Start of Records for this exercise

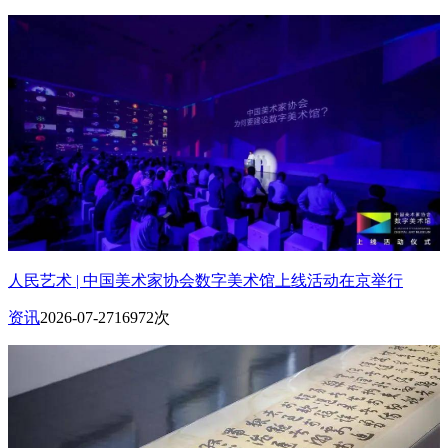
人民艺术 | 中国美术家协会数字美术馆上线活动在京举行
资讯
2026-07-27
16972次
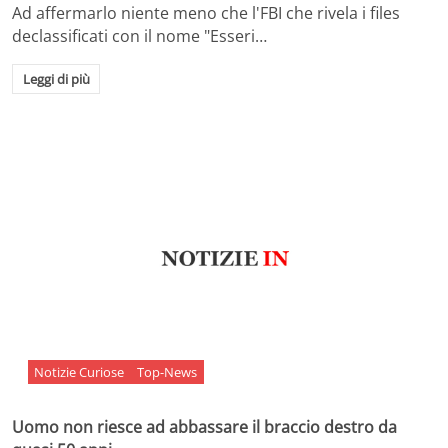
Ad affermarlo niente meno che l'FBI che rivela i files
declassificati con il nome "Esseri…
Leggi di più
Notizie Curiose
Top-News
Uomo non riesce ad abbassare il braccio destro da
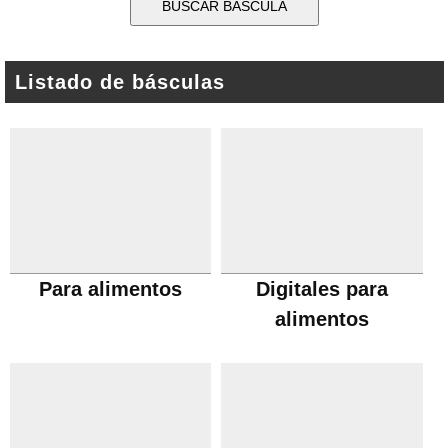
Listado de básculas
Para alimentos
Digitales para
alimentos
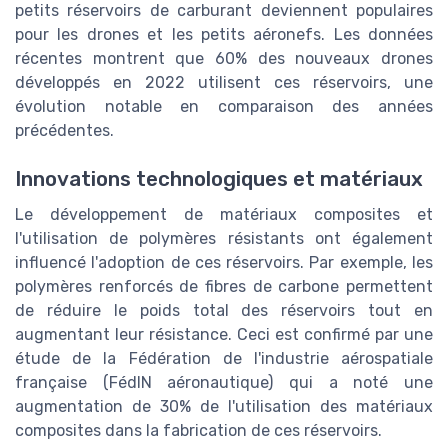
petits réservoirs de carburant deviennent populaires
pour les drones et les petits aéronefs. Les données
récentes montrent que 60% des nouveaux drones
développés en 2022 utilisent ces réservoirs, une
évolution notable en comparaison des années
précédentes.
Innovations technologiques et matériaux
Le développement de matériaux composites et
l'utilisation de polymères résistants ont également
influencé l'adoption de ces réservoirs. Par exemple, les
polymères renforcés de fibres de carbone permettent
de réduire le poids total des réservoirs tout en
augmentant leur résistance. Ceci est confirmé par une
étude de la Fédération de l'industrie aérospatiale
française (FédIN aéronautique) qui a noté une
augmentation de 30% de l'utilisation des matériaux
composites dans la fabrication de ces réservoirs.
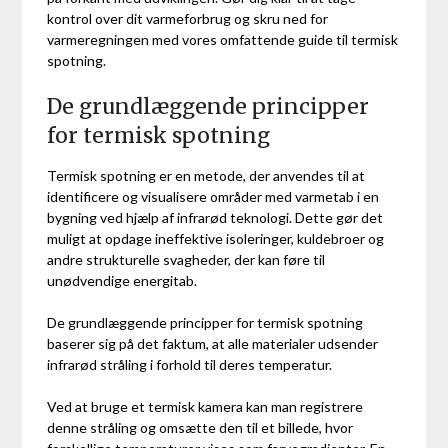
kontrol over dit varmeforbrug og skru ned for
varmeregningen med vores omfattende guide til termisk
spotning.
De grundlæggende principper
for termisk spotning
Termisk spotning er en metode, der anvendes til at
identificere og visualisere områder med varmetab i en
bygning ved hjælp af infrarød teknologi. Dette gør det
muligt at opdage ineffektive isoleringer, kuldebroer og
andre strukturelle svagheder, der kan føre til
unødvendige energitab.
De grundlæggende principper for termisk spotning
baserer sig på det faktum, at alle materialer udsender
infrarød stråling i forhold til deres temperatur.
Ved at bruge et termisk kamera kan man registrere
denne stråling og omsætte den til et billede, hvor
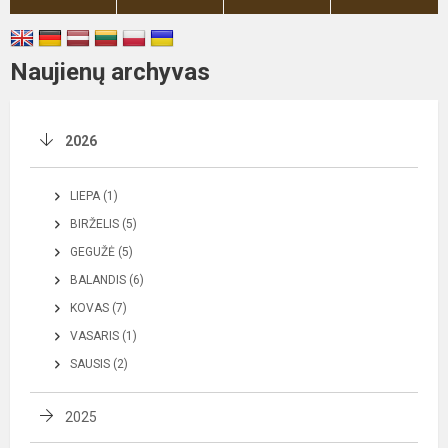
Naujienų archyvas
2026
LIEPA (1)
BIRŽELIS (5)
GEGUŽĖ (5)
BALANDIS (6)
KOVAS (7)
VASARIS (1)
SAUSIS (2)
2025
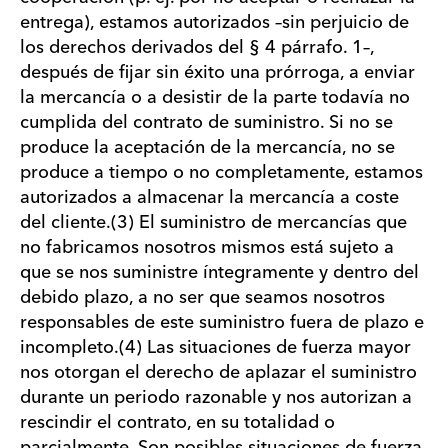
entrega), estamos autorizados –sin perjuicio de
los derechos derivados del § 4 párrafo. 1–,
después de fijar sin éxito una prórroga, a enviar
la mercancía o a desistir de la parte todavía no
cumplida del contrato de suministro. Si no se
produce la aceptación de la mercancía, no se
produce a tiempo o no completamente, estamos
autorizados a almacenar la mercancía a coste
del cliente.(3) El suministro de mercancías que
no fabricamos nosotros mismos está sujeto a
que se nos suministre íntegramente y dentro del
debido plazo, a no ser que seamos nosotros
responsables de este suministro fuera de plazo e
incompleto.(4) Las situaciones de fuerza mayor
nos otorgan el derecho de aplazar el suministro
durante un periodo razonable y nos autorizan a
rescindir el contrato, en su totalidad o
parcialmente. Son posibles situaciones de fuerza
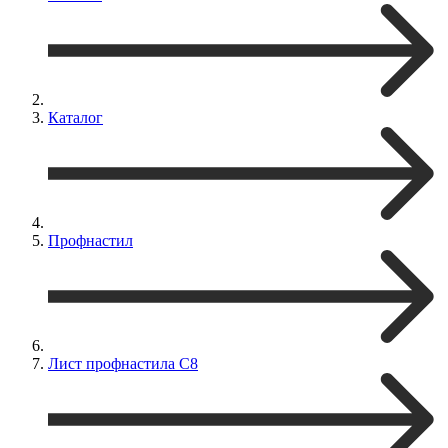
Каталог
Профнастил
Лист профнастила С8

End of Records for this exercise

**Exercise requirements**
A word-for-word copy is needed of the lines from the line holding "identificere og visualisere" through the end of the records, both included, excluding every picture.

**Task answer**
identificere og visualisere områder med varmetab i en
bygning ved hjælp af infrarød teknologi. Dette gør det
muligt at opdage ineffektive isoleringer, kuldebroer og
andre strukturelle svagheder, der kan føre til
unødvendige energitab.
De grundlæggende principper for termisk spotning
baserer sig på det faktum, at alle materialer udsender
infrarød stråling i forhold til deres temperatur.
Ved at bruge et termisk kamera kan man registrere
denne stråling og omsætte den til et billede, hvor
Naujienų archyvas
2026
LIEPA (1)
BIRŽELIS (5)
GEGUŽĖ (5)
BALANDIS (6)
KOVAS (7)
VASARIS (1)
SAUSIS (2)
2025
entrega), estamos autorizados –sin perjuicio de
los derechos derivados del § 4 párrafo. 1–,
después de fijar sin éxito una prórroga, a enviar
la mercancía o a desistir de la parte todavía no
cumplida del contrato de suministro. Si no se
produce la aceptación de la mercancía, no se
produce a tiempo o no completamente, estamos
autorizados a almacenar la mercancía a coste
del cliente.(3) El suministro de mercancías que
no fabricamos nosotros mismos está sujeto a
que se nos suministre íntegramente y dentro del
debido plazo, a no ser que seamos nosotros
responsables de este suministro fuera de plazo e
incompleto.(4) Las situaciones de fuerza mayor
nos otorgan el derecho de aplazar el suministro
durante un periodo razonable y nos autorizan a
rescindir el contrato, en su totalidad o
parcialmente. Son posibles situaciones de fuerza
Каталог
Профнастил
Лист профнастила С8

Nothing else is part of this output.